Copy the text of each row below word for word, leaving the pictures out of your answer.
-------- Data supplied --------
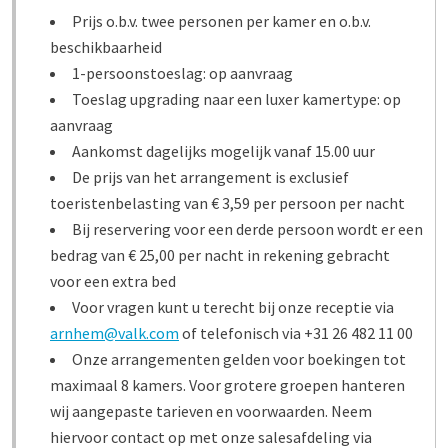
Prijs o.b.v. twee personen per kamer en o.b.v.
beschikbaarheid
1-persoonstoeslag: op aanvraag
Toeslag upgrading naar een luxer kamertype: op
aanvraag
Aankomst dagelijks mogelijk vanaf 15.00 uur
De prijs van het arrangement is exclusief
toeristenbelasting van € 3,59 per persoon per nacht
Bij reservering voor een derde persoon wordt er een
bedrag van € 25,00 per nacht in rekening gebracht
voor een extra bed
Voor vragen kunt u terecht bij onze receptie via
arnhem@valk.com
of telefonisch via +31 26 482 11 00
Onze arrangementen gelden voor boekingen tot
maximaal 8 kamers. Voor grotere groepen hanteren
wij aangepaste tarieven en voorwaarden. Neem
hiervoor contact op met onze salesafdeling via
--------
Exercise answer:
Prijs o.b.v. twee personen per kamer en o.b.v.
beschikbaarheid
1-persoonstoeslag: op aanvraag
Toeslag upgrading naar een luxer kamertype: op
aanvraag
Aankomst dagelijks mogelijk vanaf 15.00 uur
De prijs van het arrangement is exclusief
toeristenbelasting van € 3,59 per persoon per nacht
Bij reservering voor een derde persoon wordt er een
bedrag van € 25,00 per nacht in rekening gebracht
voor een extra bed
Voor vragen kunt u terecht bij onze receptie via
arnhem@valk.com
of telefonisch via +31 26 482 11 00
Onze arrangementen gelden voor boekingen tot
maximaal 8 kamers. Voor grotere groepen hanteren
wij aangepaste tarieven en voorwaarden. Neem
hiervoor contact op met onze salesafdeling via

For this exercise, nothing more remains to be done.